This is actually a business value investors should be familiar with. Seven years ago Warren Buffett's Berkshire Hathaway bought an 80% stake in a company named ISCAR, based in Israel, that produces exactly the same kind of tools. Since then Buffett seems to have literally have fallen in love with the business and recently bought the remaining 20% of ISCAR that Berkshire Hathaway did not already own for $2.05 billion. As he paid $4 billion for 80% seven years ago, this means that the value of the business has doubled over the past 7 years. ISCAR is the largest single investment that Berkshire has made outside the United States so far. (Source)

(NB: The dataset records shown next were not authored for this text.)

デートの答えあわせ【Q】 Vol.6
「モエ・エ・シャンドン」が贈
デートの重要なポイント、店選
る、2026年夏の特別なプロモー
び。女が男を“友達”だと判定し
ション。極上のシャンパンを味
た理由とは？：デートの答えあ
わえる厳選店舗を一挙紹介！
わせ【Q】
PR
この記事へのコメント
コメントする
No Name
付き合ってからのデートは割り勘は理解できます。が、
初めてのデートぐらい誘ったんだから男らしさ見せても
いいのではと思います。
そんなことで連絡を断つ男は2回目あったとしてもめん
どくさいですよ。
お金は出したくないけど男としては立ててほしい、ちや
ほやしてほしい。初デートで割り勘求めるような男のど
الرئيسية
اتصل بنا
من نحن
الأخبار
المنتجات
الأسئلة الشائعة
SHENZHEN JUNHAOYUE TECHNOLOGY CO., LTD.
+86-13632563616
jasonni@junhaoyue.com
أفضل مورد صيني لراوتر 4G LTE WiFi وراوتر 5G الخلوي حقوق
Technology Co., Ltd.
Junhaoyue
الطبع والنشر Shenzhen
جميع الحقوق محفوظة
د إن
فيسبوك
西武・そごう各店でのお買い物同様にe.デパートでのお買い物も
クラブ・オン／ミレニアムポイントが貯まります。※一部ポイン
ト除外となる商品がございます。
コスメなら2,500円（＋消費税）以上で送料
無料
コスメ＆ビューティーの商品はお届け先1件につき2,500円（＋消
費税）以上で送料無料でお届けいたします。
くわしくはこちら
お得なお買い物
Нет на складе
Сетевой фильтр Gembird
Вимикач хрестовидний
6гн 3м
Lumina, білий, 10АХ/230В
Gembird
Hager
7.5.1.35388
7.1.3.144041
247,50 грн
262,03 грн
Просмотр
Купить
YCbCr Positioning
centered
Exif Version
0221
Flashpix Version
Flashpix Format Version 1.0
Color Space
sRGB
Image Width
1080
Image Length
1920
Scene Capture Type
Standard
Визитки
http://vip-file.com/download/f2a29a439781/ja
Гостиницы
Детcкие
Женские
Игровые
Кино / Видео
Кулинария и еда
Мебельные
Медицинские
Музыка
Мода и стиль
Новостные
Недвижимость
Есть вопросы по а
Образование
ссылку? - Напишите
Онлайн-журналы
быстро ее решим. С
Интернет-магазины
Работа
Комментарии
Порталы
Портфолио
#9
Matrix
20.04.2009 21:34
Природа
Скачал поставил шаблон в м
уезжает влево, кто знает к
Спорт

The production of cutting tools is a highly automated process, only a few people are required to run a huge production site. On the consumer side, tools need to be replaced on average after 25 minutes. So this seems to be a case of a razor/razor blade franchise.
While I believe that both Caterpillar and Sandvik are good value at current price levels, in my opinion Sandvik is the better choice for conservative investors. It is less leveraged, needs less capital expenditures, pays a higher dividend and enjoys better business economics. While the business remains subject to economic cycles, the cutting tool franchise has proved to be a solid base that even during the Great Recession remained profitable.
During its recent Capital Markets Day Sandvik's management has outlined its strategy for the next few years. By focusing on higher returns on allocated capital, lower earnings volatility and increased supply chain efficiency the company has good chances to deliver on its long-term 8% CAGR / 25% ROCE target.
Consensus estimates for 2015 see EPS growing to SEK 8.84, which translates into a current share price of less than 10 times expected earnings for 2015. As recently as 2011 Sandvik has traded at a PER of more than 20, but even at a fair value PER of about 15 the shares should definitely have a good chance to get back to their 2011 high of SEK 135. Including dividends, if it takes three years for the shares to reach SEK 135, the total return would be about 20%/year. Even if it takes five years, investors would make a more than decent 12%/year.
Sandvik's ADRs are traded with decent liquidity in the OTC market segment.